> [Input for this task]
● ● ● ● ●

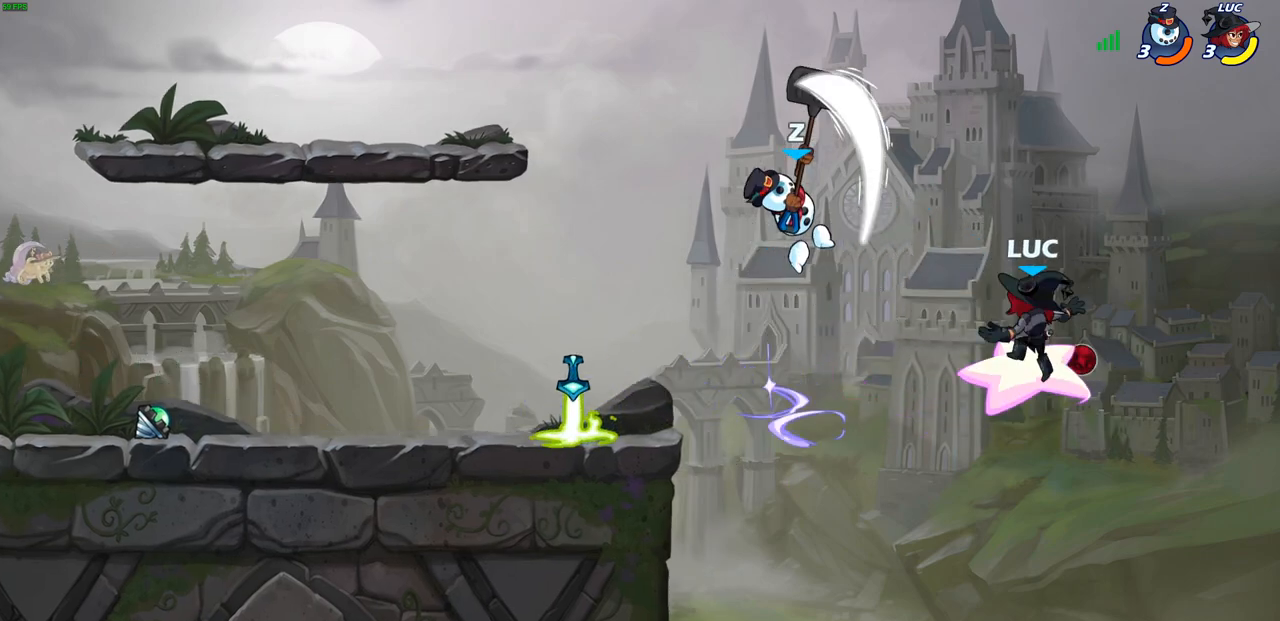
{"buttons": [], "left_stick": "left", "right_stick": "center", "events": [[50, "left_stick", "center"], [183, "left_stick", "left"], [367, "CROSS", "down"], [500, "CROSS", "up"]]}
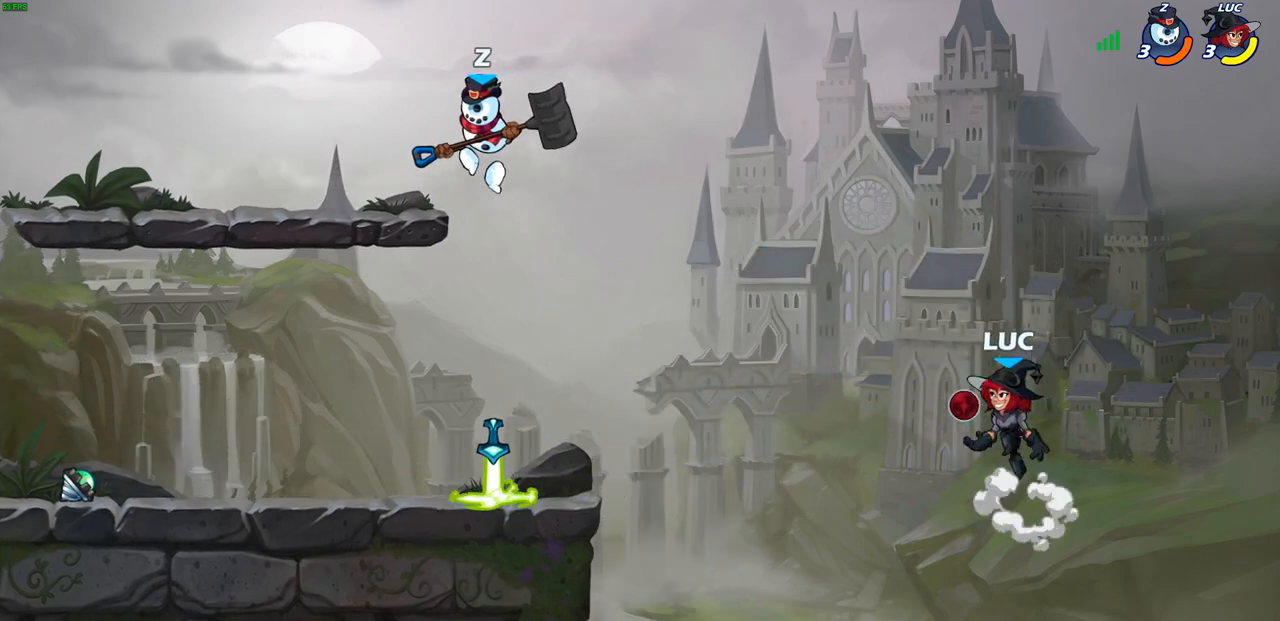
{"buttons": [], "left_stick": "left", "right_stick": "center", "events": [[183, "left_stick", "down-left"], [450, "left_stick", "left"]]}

● ● ● ● ●

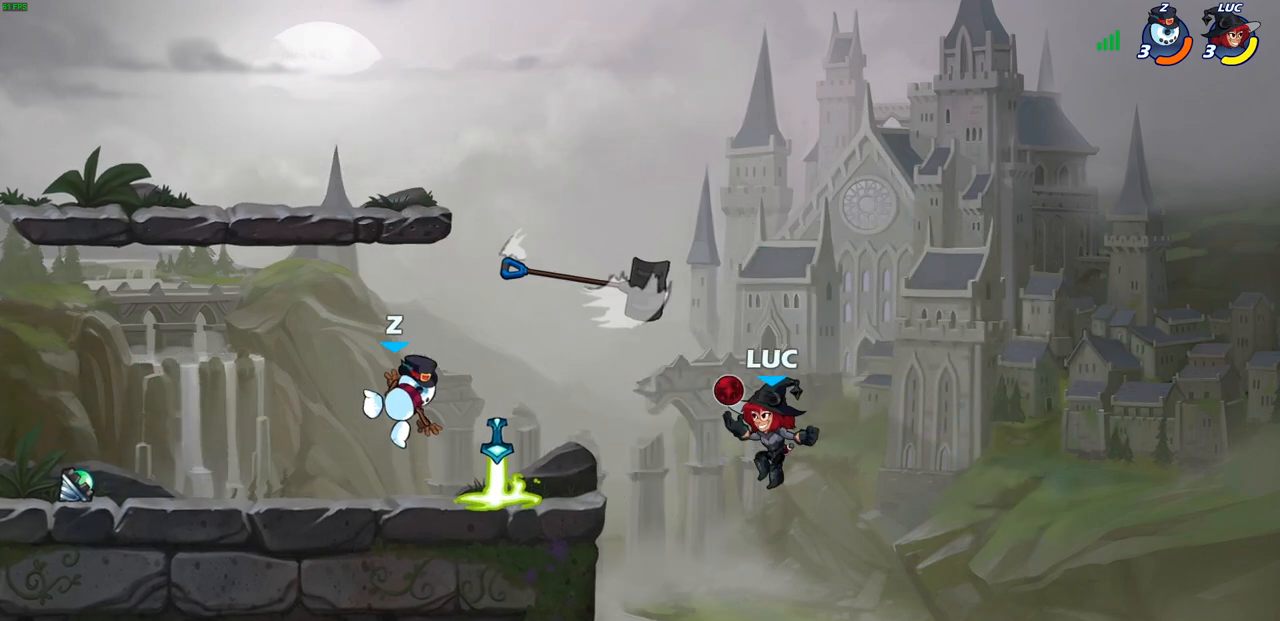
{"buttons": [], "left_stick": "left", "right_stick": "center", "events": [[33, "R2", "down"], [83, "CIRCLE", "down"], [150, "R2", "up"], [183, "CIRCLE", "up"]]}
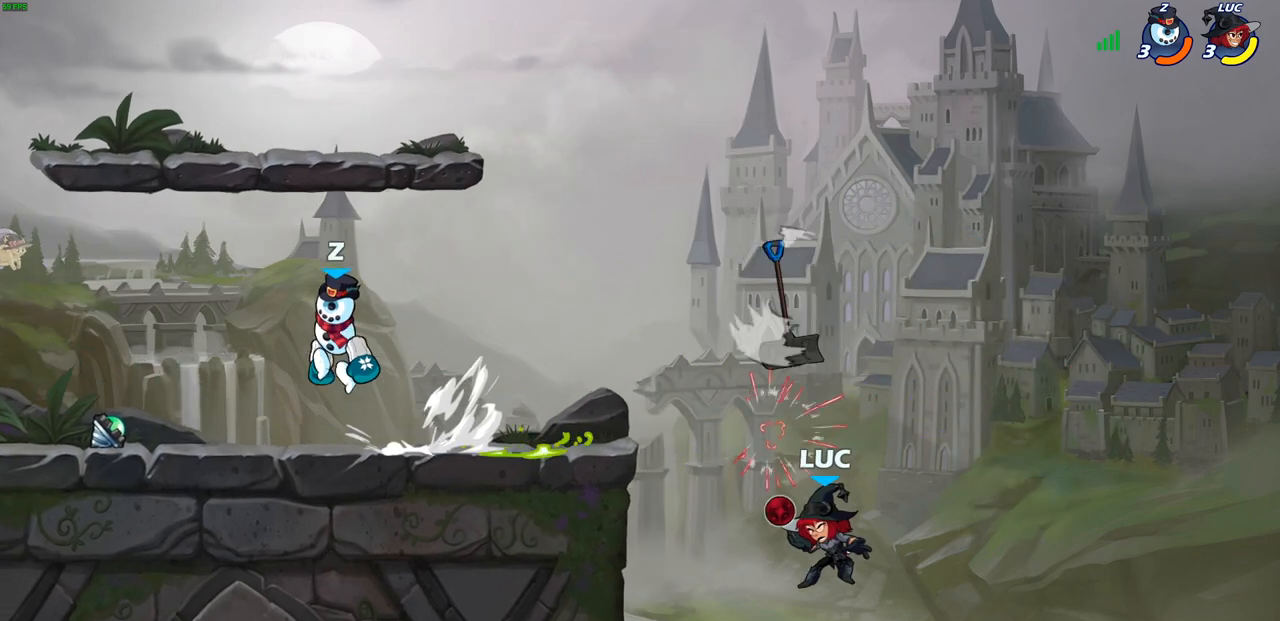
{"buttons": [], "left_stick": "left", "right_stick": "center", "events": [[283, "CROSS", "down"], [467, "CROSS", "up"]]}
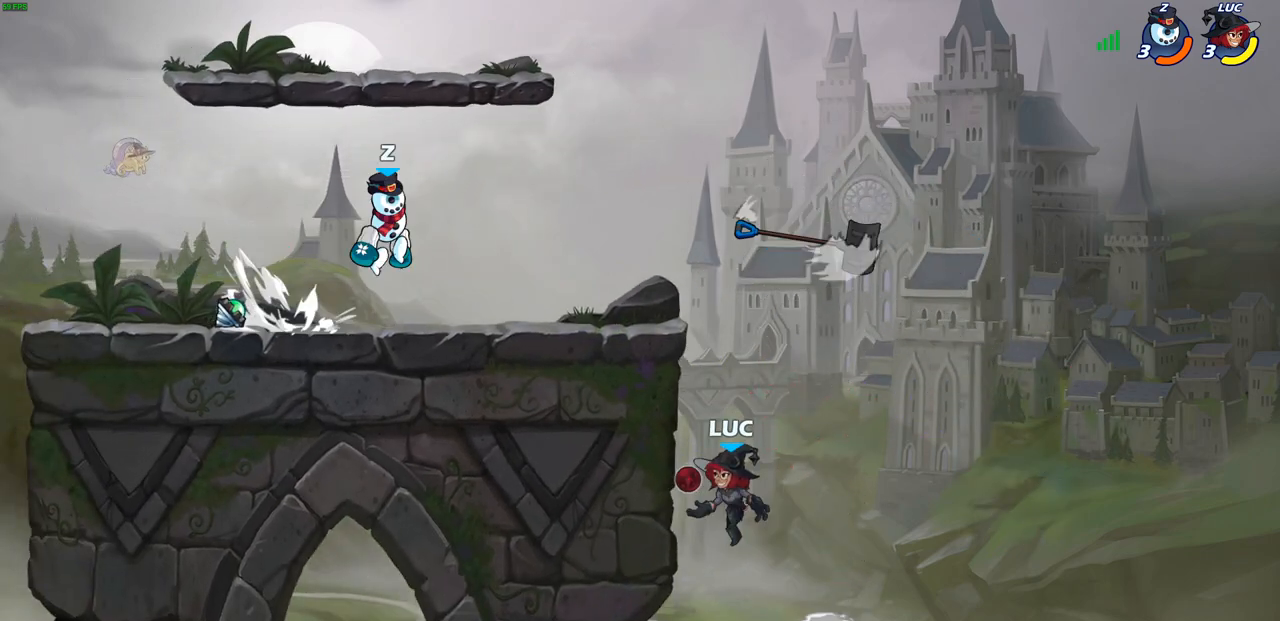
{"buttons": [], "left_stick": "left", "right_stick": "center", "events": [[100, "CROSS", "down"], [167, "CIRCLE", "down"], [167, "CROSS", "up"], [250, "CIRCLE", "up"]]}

● ● ● ● ●

> [Task] Say how many lines of the listing above include the word "CIRCLE", giving the number alone.

> [Result for this task] 2